• [WHAT IS EXPECTED]: Look through the material below. Copy every line with the string "negedge" in it.

• [DATA TO USE]:
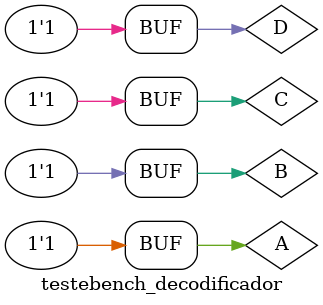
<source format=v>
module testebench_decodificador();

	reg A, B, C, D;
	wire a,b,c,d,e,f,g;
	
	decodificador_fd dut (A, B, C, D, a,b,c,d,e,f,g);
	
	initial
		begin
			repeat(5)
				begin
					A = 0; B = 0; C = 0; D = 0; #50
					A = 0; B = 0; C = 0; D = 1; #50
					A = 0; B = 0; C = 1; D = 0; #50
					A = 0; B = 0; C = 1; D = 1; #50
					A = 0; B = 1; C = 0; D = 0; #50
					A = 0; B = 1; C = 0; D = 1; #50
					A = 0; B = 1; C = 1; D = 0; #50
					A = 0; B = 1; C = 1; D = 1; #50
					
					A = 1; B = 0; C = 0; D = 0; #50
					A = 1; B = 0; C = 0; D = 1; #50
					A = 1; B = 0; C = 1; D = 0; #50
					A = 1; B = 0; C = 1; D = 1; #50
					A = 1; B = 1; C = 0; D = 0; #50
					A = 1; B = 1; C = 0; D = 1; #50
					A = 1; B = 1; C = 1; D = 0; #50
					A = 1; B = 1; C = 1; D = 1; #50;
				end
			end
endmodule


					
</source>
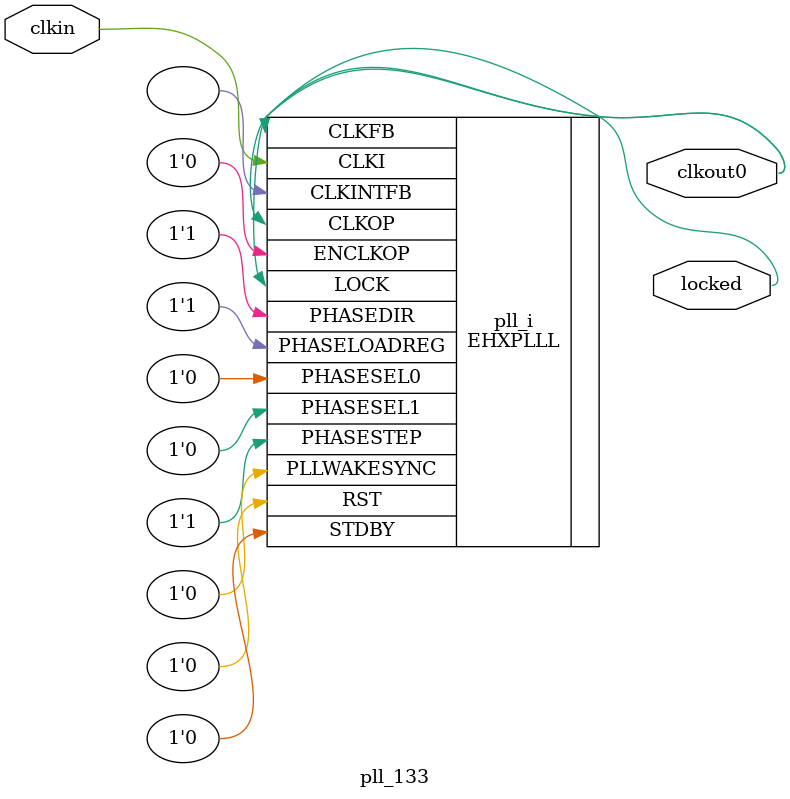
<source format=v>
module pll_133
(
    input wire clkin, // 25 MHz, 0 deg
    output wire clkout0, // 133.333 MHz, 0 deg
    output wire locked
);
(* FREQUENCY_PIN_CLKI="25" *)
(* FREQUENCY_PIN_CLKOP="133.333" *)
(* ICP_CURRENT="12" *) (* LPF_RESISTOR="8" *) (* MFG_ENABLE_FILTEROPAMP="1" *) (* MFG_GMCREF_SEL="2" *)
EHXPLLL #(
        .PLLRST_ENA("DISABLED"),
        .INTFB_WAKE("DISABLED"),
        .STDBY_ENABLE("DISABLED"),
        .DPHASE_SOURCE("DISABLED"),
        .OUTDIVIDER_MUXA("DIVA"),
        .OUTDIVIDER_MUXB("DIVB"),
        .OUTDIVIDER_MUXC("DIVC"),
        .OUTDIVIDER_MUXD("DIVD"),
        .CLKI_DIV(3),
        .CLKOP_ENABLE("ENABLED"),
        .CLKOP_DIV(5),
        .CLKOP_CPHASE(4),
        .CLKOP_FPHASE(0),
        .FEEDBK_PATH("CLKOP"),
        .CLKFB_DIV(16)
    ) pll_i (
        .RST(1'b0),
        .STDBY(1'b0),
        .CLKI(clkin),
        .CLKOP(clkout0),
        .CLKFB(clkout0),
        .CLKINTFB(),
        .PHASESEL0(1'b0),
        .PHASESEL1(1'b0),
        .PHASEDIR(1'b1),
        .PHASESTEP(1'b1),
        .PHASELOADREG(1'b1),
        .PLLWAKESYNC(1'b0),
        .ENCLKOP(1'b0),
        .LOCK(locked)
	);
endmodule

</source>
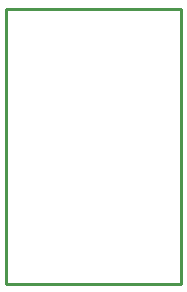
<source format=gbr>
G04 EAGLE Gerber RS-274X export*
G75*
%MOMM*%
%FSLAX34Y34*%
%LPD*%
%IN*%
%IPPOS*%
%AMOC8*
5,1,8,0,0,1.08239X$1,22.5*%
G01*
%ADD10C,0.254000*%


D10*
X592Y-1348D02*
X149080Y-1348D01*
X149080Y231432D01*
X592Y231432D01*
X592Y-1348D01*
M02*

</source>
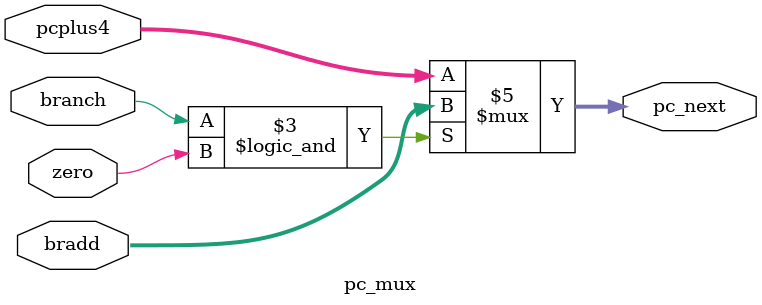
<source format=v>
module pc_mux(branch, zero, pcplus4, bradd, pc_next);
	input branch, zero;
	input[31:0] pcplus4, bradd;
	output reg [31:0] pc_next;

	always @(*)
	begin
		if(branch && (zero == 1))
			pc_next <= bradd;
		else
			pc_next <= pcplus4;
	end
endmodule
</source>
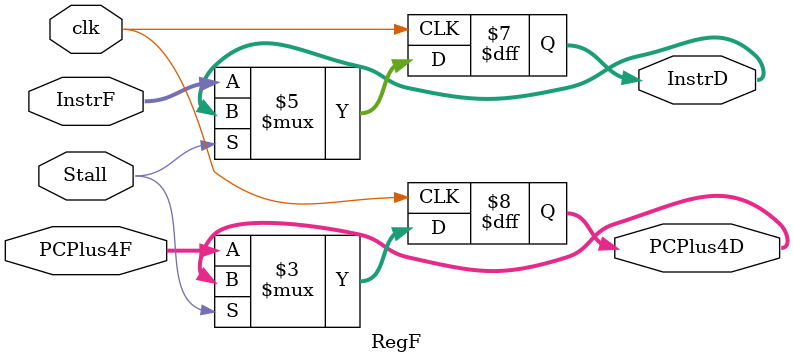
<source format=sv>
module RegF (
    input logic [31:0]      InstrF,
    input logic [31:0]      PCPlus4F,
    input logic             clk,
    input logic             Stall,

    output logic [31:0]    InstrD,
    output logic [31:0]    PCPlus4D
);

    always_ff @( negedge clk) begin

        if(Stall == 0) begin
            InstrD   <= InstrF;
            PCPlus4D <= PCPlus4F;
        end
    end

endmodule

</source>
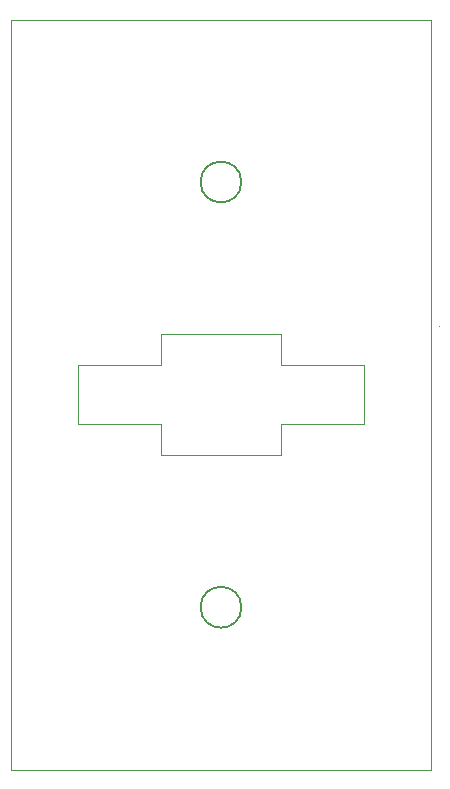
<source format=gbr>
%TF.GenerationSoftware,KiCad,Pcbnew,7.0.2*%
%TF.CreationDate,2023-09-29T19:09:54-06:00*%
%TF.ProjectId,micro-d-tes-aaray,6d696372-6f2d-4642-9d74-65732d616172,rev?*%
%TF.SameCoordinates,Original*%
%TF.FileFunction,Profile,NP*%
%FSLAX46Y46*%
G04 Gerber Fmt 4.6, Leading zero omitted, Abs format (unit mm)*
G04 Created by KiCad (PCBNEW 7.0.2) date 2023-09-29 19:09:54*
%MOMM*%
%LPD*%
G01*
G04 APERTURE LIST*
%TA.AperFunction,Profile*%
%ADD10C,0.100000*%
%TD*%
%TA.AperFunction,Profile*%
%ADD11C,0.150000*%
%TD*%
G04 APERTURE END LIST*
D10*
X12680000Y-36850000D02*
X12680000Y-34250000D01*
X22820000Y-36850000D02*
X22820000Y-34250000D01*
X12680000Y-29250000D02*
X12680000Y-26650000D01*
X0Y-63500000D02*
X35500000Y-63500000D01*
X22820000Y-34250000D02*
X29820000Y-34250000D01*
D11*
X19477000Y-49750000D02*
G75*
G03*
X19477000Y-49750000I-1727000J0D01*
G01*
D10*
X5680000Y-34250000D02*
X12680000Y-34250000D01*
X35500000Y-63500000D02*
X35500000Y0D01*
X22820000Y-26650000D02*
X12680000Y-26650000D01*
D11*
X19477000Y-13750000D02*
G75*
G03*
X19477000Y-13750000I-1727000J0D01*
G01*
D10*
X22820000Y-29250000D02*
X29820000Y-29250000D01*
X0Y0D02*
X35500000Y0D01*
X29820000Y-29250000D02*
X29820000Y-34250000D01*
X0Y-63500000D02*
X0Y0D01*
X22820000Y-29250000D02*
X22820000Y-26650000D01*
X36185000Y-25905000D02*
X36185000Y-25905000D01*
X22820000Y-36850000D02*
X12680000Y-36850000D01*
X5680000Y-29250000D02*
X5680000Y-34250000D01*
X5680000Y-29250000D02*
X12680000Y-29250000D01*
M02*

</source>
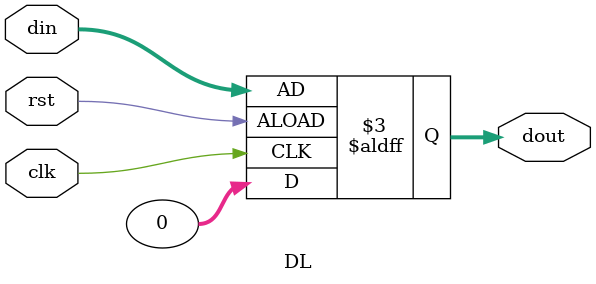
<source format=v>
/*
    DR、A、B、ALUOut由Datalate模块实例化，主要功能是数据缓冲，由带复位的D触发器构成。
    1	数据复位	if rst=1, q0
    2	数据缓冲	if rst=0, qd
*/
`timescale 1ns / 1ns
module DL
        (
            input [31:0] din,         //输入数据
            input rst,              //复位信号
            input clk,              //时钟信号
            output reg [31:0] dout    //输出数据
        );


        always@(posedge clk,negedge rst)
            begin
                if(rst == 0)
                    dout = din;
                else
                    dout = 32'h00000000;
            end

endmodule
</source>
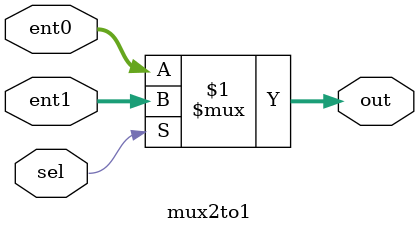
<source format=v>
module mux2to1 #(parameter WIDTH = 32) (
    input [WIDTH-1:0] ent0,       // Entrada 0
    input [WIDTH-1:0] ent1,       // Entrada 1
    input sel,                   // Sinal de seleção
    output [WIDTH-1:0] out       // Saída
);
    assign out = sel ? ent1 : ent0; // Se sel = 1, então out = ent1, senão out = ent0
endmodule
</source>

• [RESULT OF THIS EXERCISE]:
    always_ff @( negedge clk) begin
        always@(posedge clk,negedge rst)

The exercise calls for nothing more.